* Task goal: Only one portion of the data is to be written out: from the line bearing "Digitized haematoxylin and" through the line bearing "Reviewer comment on this tissue sample: 2". Write it exactly as it appears.

* Data for review:
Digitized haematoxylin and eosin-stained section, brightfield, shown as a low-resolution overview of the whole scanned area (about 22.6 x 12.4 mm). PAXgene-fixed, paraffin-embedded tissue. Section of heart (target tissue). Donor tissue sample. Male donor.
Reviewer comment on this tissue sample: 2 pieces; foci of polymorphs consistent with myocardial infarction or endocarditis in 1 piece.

==

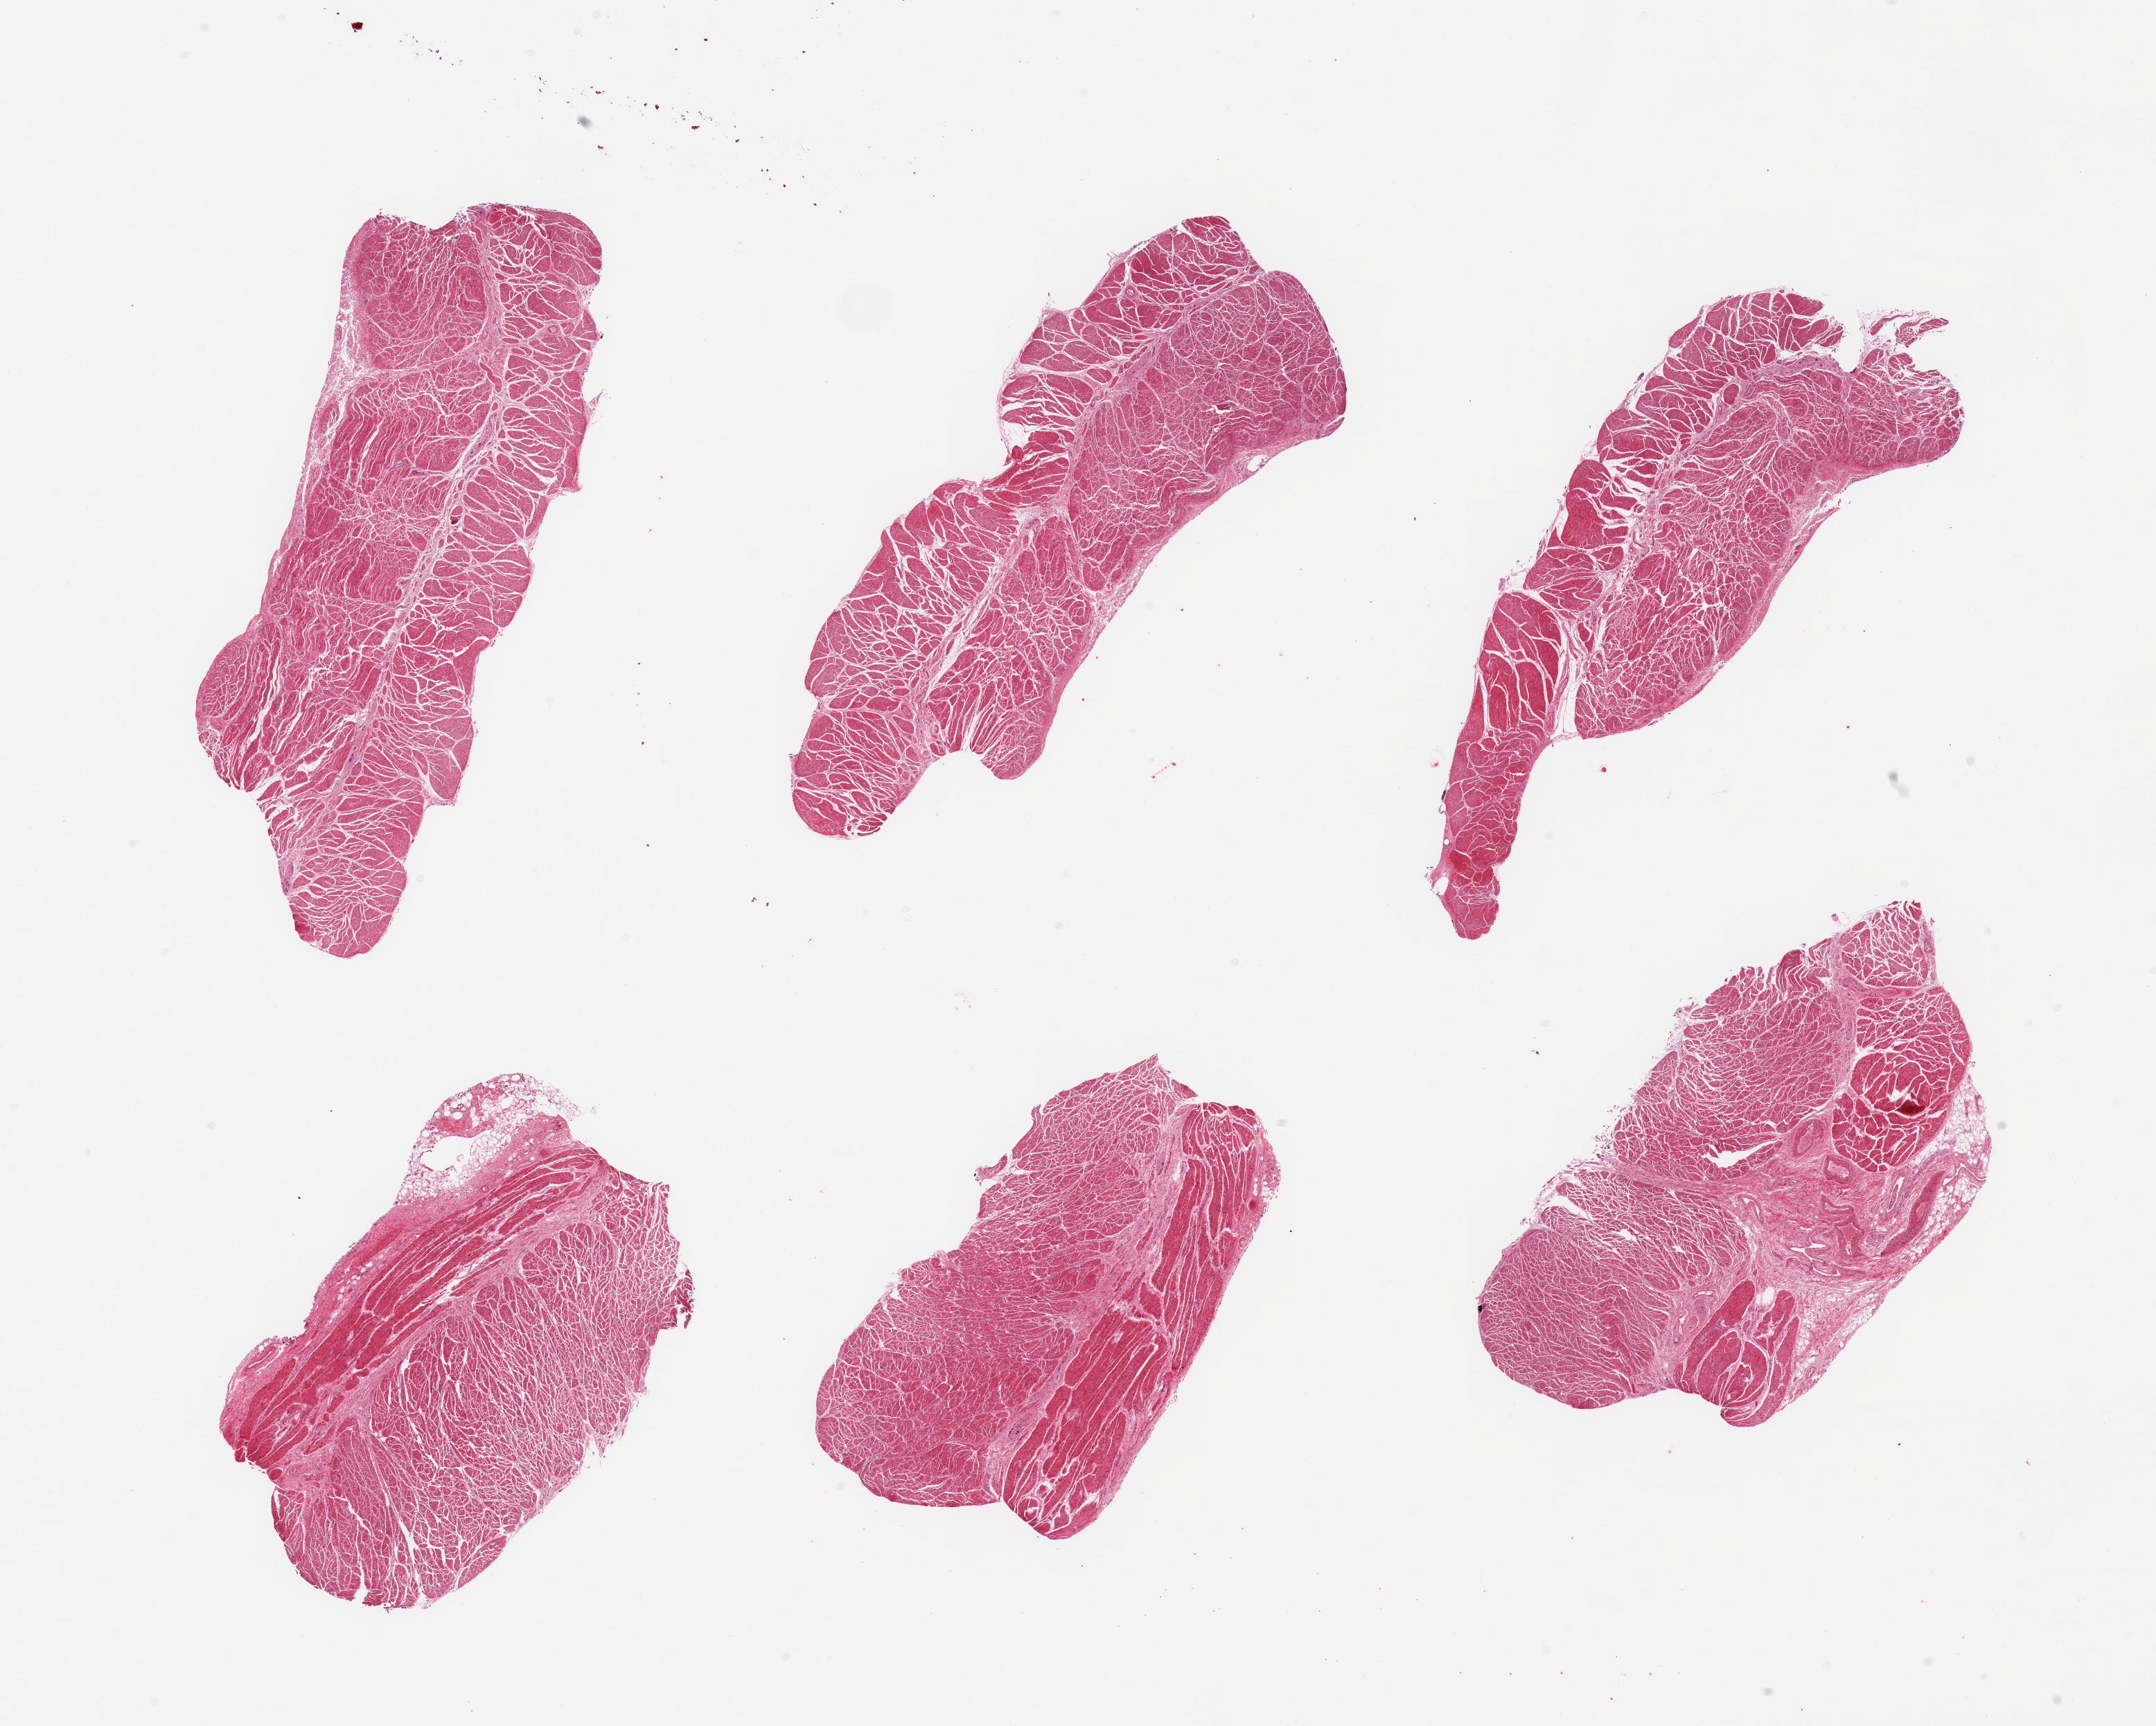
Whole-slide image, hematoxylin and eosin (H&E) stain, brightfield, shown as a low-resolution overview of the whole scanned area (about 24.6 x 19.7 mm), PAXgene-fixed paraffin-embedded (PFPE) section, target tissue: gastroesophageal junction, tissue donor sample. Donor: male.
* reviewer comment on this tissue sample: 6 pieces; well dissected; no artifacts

* Result of the exercise:
Digitized haematoxylin and eosin-stained section, brightfield, shown as a low-resolution overview of the whole scanned area (about 22.6 x 12.4 mm). PAXgene-fixed, paraffin-embedded tissue. Section of heart (target tissue). Donor tissue sample. Male donor.
Reviewer comment on this tissue sample: 2 pieces; foci of polymorphs consistent with myocardial infarction or endocarditis in 1 piece.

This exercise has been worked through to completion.